Congress should direct the Department of Defense and DOE to establish a nationwide advanced resilience technology (ART) test bed network of long-duration, blackout-survivable microgrids on military bases and other critical federally owned facilities that are predetermined to be safely sited on stable lands free from flooding, wildfires and other high-impact disasters for the foreseeable future. These should be devoted to both immediate defensive capabilities and rapid development of advanced grid resilience technologies.
FERC — in consultation with appropriate expertise at DOE and the Department of Interior, states actively procuring offshore wind energy resources and the relevant ISOs/RTOs responsible for the management of the onshore grid in their jurisdictions — should reform and strengthen interregional transmission planning, cost allocation and competitive bidding processes to better address the characteristics of widely dispersed renewable energy generation.
Congress should direct DOE and DHS to create a voluntary central repository of information regarding security and resilience investments in the electric power system.
Congress should pass a Resilience Investment Tax Credit that incentivizes investments in cyber and physical security transmission components and equipment that are American-manufactured, as well as electromagnetic pulse security measures at both the distribution utility and BES levels. It should also direct federal spending toward resilience and security investments in federally owned electric utilities and end-use federal facility energy applications such as grid-connected devices, electric vehicle fleets and charging infrastructure, and distributed energy resources.
Congress should establish a bipartisan caucus on grid security that meets regularly to consider issues impacting the security and resilience of the U.S. electric grid. The National Security Council should lead a complementary interagency committee on grid security that acts as a liaison with the caucus.
The White House and Congress should establish a secure ongoing domestic supply chain, manufacturing capability and labor skills sets for all critical components and whole equipment essential to the operational security of the bulk electric grid, particularly prioritizing the largest and longest lead time transformers.
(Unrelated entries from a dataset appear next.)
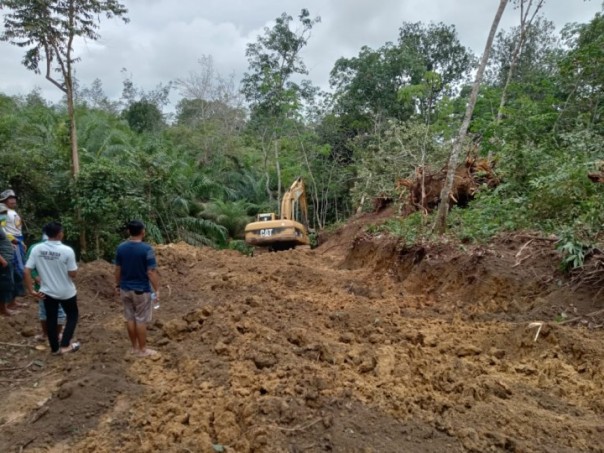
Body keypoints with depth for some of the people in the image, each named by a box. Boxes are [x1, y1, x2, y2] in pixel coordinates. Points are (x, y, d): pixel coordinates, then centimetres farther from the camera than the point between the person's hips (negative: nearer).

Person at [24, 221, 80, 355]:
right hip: (67, 292, -3)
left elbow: (27, 271, -8)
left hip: (47, 292, 4)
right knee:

Further, Congress should make annual updates to the DOE’s “Large Power Transformers and the U.S. Electric Grid (2012)” and “Strategic Transformer Reserve Report (2017)” reports and deliver briefings on them to the NSC and Congress.
The president should order climate impact modeling of a range of future scenarios to identify where it will be safe to site new and upgraded bulk electric transmission. These planning scenarios should take into account sites critical to national infrastructure, areas threatened by environmental impacts (including sea-level rise, extreme heat and climate-driven population migration), impacts to the national economy and enhancements that could be made by public-private partnerships.